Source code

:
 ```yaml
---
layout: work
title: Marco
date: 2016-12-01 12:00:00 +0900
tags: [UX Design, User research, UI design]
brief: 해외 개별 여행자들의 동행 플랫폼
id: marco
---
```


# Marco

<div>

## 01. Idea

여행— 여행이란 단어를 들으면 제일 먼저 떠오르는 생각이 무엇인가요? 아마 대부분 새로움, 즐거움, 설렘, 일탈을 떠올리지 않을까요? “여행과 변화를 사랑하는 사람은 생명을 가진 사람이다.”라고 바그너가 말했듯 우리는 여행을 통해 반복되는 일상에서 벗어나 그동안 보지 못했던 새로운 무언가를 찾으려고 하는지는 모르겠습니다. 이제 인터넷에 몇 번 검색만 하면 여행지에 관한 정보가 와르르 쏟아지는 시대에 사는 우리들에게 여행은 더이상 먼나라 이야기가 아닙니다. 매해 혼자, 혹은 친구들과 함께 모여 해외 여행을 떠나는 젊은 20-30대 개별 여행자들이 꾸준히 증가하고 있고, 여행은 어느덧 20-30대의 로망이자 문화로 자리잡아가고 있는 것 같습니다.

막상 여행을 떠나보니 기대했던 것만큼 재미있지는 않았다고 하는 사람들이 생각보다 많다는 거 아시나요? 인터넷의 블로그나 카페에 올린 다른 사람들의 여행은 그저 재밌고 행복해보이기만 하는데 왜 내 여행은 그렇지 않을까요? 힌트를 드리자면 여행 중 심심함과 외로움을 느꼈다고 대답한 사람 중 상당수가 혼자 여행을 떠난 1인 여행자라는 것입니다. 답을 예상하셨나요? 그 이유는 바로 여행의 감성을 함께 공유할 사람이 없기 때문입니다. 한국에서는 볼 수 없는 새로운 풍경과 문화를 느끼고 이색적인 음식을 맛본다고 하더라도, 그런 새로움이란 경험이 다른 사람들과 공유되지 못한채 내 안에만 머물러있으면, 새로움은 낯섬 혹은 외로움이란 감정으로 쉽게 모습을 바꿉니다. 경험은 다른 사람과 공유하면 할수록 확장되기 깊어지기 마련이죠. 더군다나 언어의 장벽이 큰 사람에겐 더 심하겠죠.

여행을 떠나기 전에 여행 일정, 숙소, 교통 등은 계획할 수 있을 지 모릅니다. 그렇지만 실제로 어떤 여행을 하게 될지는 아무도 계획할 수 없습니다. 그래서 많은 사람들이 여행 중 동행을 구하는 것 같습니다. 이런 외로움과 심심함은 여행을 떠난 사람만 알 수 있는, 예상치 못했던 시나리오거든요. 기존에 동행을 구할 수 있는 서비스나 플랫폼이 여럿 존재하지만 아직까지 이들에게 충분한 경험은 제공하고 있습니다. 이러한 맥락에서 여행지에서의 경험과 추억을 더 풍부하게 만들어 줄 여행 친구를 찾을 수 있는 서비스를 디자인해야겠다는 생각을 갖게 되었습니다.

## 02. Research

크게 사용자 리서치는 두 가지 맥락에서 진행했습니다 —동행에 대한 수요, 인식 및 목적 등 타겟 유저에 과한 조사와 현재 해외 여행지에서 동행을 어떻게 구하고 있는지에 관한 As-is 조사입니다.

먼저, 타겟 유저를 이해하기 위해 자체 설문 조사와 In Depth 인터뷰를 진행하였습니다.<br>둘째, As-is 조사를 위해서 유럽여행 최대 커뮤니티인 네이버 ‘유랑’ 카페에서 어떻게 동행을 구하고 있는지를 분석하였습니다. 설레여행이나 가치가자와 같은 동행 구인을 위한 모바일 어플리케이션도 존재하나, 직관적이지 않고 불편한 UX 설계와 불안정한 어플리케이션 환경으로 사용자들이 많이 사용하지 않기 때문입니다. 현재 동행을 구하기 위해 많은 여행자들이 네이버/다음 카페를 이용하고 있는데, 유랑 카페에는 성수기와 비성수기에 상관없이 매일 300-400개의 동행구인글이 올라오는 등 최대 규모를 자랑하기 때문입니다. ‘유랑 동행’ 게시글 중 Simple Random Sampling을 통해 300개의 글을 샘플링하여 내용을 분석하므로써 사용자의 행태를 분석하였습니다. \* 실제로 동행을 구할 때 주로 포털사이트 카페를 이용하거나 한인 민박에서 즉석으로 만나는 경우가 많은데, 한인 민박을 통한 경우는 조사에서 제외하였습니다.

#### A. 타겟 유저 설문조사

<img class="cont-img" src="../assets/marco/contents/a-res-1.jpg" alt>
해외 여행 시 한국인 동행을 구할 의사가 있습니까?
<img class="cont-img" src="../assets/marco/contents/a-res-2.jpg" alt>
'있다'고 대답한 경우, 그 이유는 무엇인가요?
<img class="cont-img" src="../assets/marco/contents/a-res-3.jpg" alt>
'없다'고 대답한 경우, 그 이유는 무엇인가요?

### Work task
The lines to return are those holding the string "assets" anywhere in the listing above.

### Task response
<img class="cont-img" src="../assets/marco/contents/a-res-1.jpg" alt>
<img class="cont-img" src="../assets/marco/contents/a-res-2.jpg" alt>
<img class="cont-img" src="../assets/marco/contents/a-res-3.jpg" alt>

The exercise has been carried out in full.